| PROMPT |
Pick out every line below that contains the string "true", and copy each one in full.

| GIVEN DATA |
START

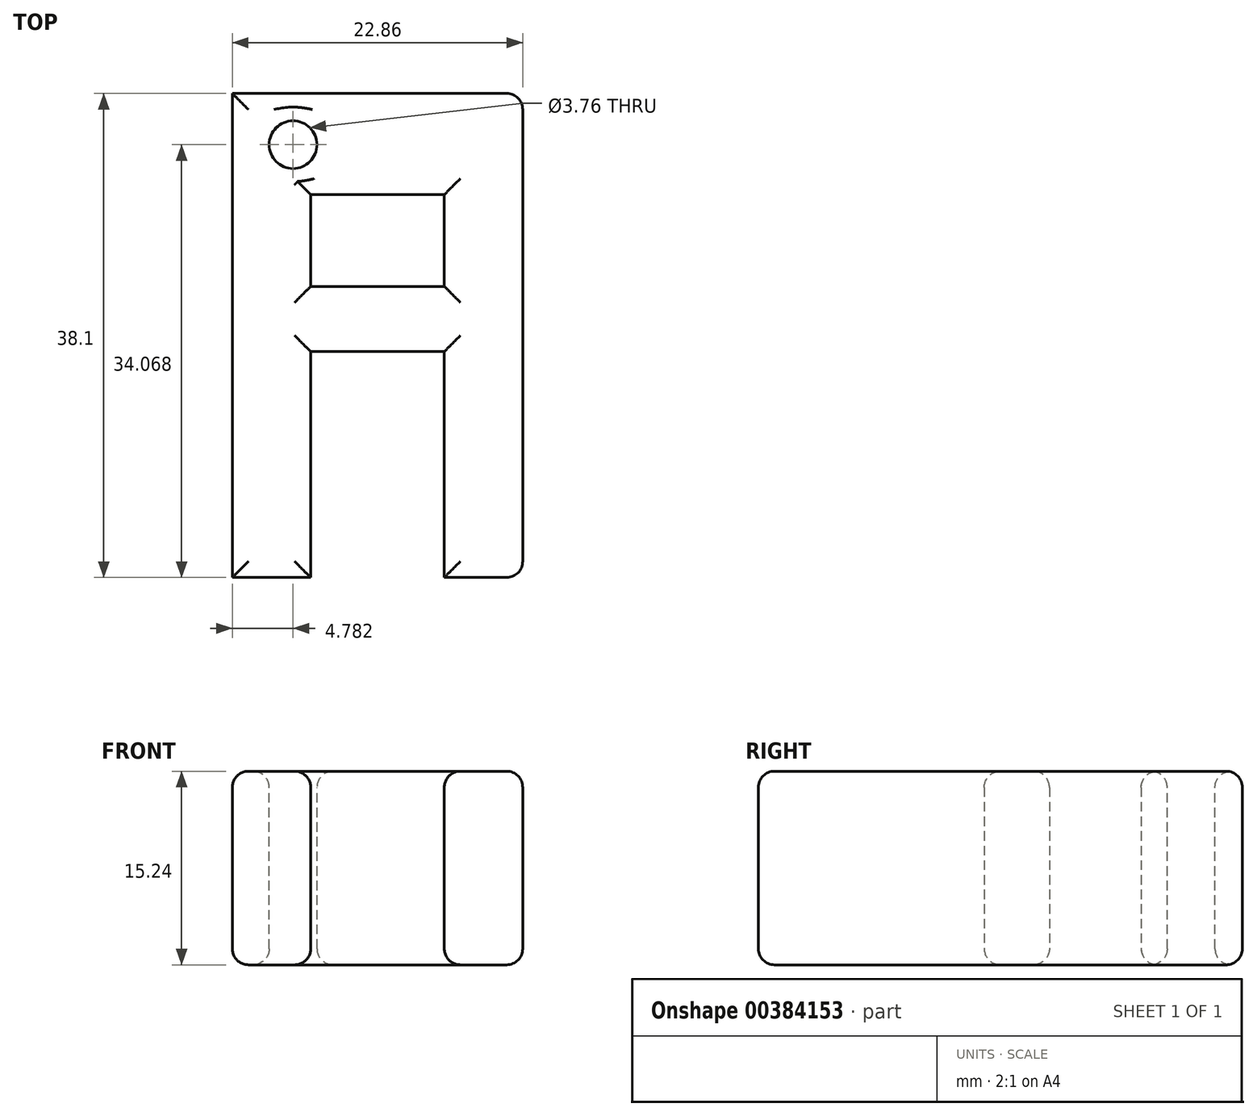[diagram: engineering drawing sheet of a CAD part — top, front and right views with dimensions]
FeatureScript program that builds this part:
annotation { "Feature Type Name" : "Feature", "Feature Type Description" : "" }
export const myFeature = defineFeature(function(context is Context, id is Id, definition is map)
    precondition{}
    {
        {
            var Q0;
            Q0=qCreatedBy(makeId("Top.planeOp"),FACE);
            var sketch = newSketch(context, id + "F0", { "sketchPlane" : qUnion([Q0])});
            skLineSegment(sketch, "E0", {"start": v(-36.21, 0) * mm, "end": v(-36.21, 38.1) * mm});
            skLineSegment(sketch, "E1", {"start": v(-36.21, 38.1) * mm, "end": v(-13.35, 38.1) * mm});
            skLineSegment(sketch, "E2", {"start": v(-13.35, 38.1) * mm, "end": v(-13.35, 0) * mm});
            skLineSegment(sketch, "E3", {"start": v(-19.52, 0) * mm, "end": v(-13.35, 0) * mm});
            skLineSegment(sketch, "E4", {"start": v(-36.21, 0) * mm, "end": v(-30.04, 0) * mm});
            skLineSegment(sketch, "E5", {"start": v(-30.04, 0) * mm, "end": v(-30.04, 17.78) * mm});
            skLineSegment(sketch, "E6", {"start": v(-19.52, 0) * mm, "end": v(-19.52, 17.78) * mm});
            skLineSegment(sketch, "E7", {"start": v(-30.04, 17.78) * mm, "end": v(-19.52, 17.78) * mm});
            skLineSegment(sketch, "E8", {"start": v(-30.04, 22.91) * mm, "end": v(-19.52, 22.91) * mm});
            skLineSegment(sketch, "E9", {"start": v(-19.52, 22.91) * mm, "end": v(-19.52, 30.14) * mm});
            skLineSegment(sketch, "E10", {"start": v(-19.52, 30.14) * mm, "end": v(-30.04, 30.14) * mm});
            skLineSegment(sketch, "E11", {"start": v(-30.04, 30.14) * mm, "end": v(-30.04, 22.91) * mm});
            skSolve(sketch);
        }
        {
            var Q0;
            Q0 = qSketchRegion(id + "F0", true);
            extrude(context, id + "F1", {"entities" : qUnion([Q0]), "depth" : 15.24 * mm});
        }
        {
            var Q0;
            Q0=makeQuery(id+"F1.opExtrude","CAP_FACE",FACE,{"disambiguationData":[OSD([sQuery(id+"F0.wireOp",EDGE,"E0"),sQuery(id+"F0.wireOp",EDGE,"E1"),sQuery(id+"F0.wireOp",EDGE,"E2"),sQuery(id+"F0.wireOp",EDGE,"E3"),sQuery(id+"F0.wireOp",EDGE,"E4"),sQuery(id+"F0.wireOp",EDGE,"E5"),sQuery(id+"F0.wireOp",EDGE,"E6"),sQuery(id+"F0.wireOp",EDGE,"E7"),sQuery(id+"F0.wireOp",EDGE,"E8"),sQuery(id+"F0.wireOp",EDGE,"E9"),sQuery(id+"F0.wireOp",EDGE,"E10"),sQuery(id+"F0.wireOp",EDGE,"E11")])],"isStart":false});
            var sketch = newSketch(context, id + "F2", { "sketchPlane" : qUnion([Q0])});
            skCircle(sketch, "E12", {"center": v(-31.43, 34.07) * mm, "radius": 1.88 * mm});
            skSolve(sketch);
        }
        {
            var Q0;
            Q0 = qSketchRegion(id + "F2", true);
            extrude(context, id + "F3", {"entities" : qUnion([Q0]), "operationType" : NewBodyOperationType.REMOVE, "oppositeDirection" : true, "depth" : 25.4 * mm});
        }
        {
            var Q0;
            Q0=makeQuery(id+"F1.opExtrude","CAP_FACE",FACE,{"disambiguationData":[OSD([sQuery(id+"F0.wireOp",EDGE,"E0"),sQuery(id+"F0.wireOp",EDGE,"E1"),sQuery(id+"F0.wireOp",EDGE,"E2"),sQuery(id+"F0.wireOp",EDGE,"E3"),sQuery(id+"F0.wireOp",EDGE,"E4"),sQuery(id+"F0.wireOp",EDGE,"E5"),sQuery(id+"F0.wireOp",EDGE,"E6"),sQuery(id+"F0.wireOp",EDGE,"E7"),sQuery(id+"F0.wireOp",EDGE,"E8"),sQuery(id+"F0.wireOp",EDGE,"E9"),sQuery(id+"F0.wireOp",EDGE,"E10"),sQuery(id+"F0.wireOp",EDGE,"E11")])],"isStart":false});
            var Q1;
            Q1=makeQuery(id+"F1.opExtrude","CAP_FACE",FACE,{"disambiguationData":[OSD([sQuery(id+"F0.wireOp",EDGE,"E0"),sQuery(id+"F0.wireOp",EDGE,"E1"),sQuery(id+"F0.wireOp",EDGE,"E2"),sQuery(id+"F0.wireOp",EDGE,"E3"),sQuery(id+"F0.wireOp",EDGE,"E4"),sQuery(id+"F0.wireOp",EDGE,"E5"),sQuery(id+"F0.wireOp",EDGE,"E6"),sQuery(id+"F0.wireOp",EDGE,"E7"),sQuery(id+"F0.wireOp",EDGE,"E8"),sQuery(id+"F0.wireOp",EDGE,"E9"),sQuery(id+"F0.wireOp",EDGE,"E10"),sQuery(id+"F0.wireOp",EDGE,"E11")])],"isStart":true});
            var Q2;
            Q2=makeQuery(id+"F1.opExtrude","SWEPT_FACE",FACE,{"disambiguationData":[OSD([sQuery(id+"F0.wireOp",EDGE,"E2")])]});
            fillet(context, id + "F4", {"entities" : qUnion([Q0, Q1, Q2]), "radius" : 1.27 * mm, "tangentPropagation" : true, "allowEdgeOverflow" : false});
        }
    });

END

| ANSWER TO THIS EXERCISE |
            Q0 = qSketchRegion(id + "F0", true);
            Q0 = qSketchRegion(id + "F2", true);
            extrude(context, id + "F3", {"entities" : qUnion([Q0]), "operationType" : NewBodyOperationType.REMOVE, "oppositeDirection" : true, "depth" : 25.4 * mm});
            Q1=makeQuery(id+"F1.opExtrude","CAP_FACE",FACE,{"disambiguationData":[OSD([sQuery(id+"F0.wireOp",EDGE,"E0"),sQuery(id+"F0.wireOp",EDGE,"E1"),sQuery(id+"F0.wireOp",EDGE,"E2"),sQuery(id+"F0.wireOp",EDGE,"E3"),sQuery(id+"F0.wireOp",EDGE,"E4"),sQuery(id+"F0.wireOp",EDGE,"E5"),sQuery(id+"F0.wireOp",EDGE,"E6"),sQuery(id+"F0.wireOp",EDGE,"E7"),sQuery(id+"F0.wireOp",EDGE,"E8"),sQuery(id+"F0.wireOp",EDGE,"E9"),sQuery(id+"F0.wireOp",EDGE,"E10"),sQuery(id+"F0.wireOp",EDGE,"E11")])],"isStart":true});
            fillet(context, id + "F4", {"entities" : qUnion([Q0, Q1, Q2]), "radius" : 1.27 * mm, "tangentPropagation" : true, "allowEdgeOverflow" : false});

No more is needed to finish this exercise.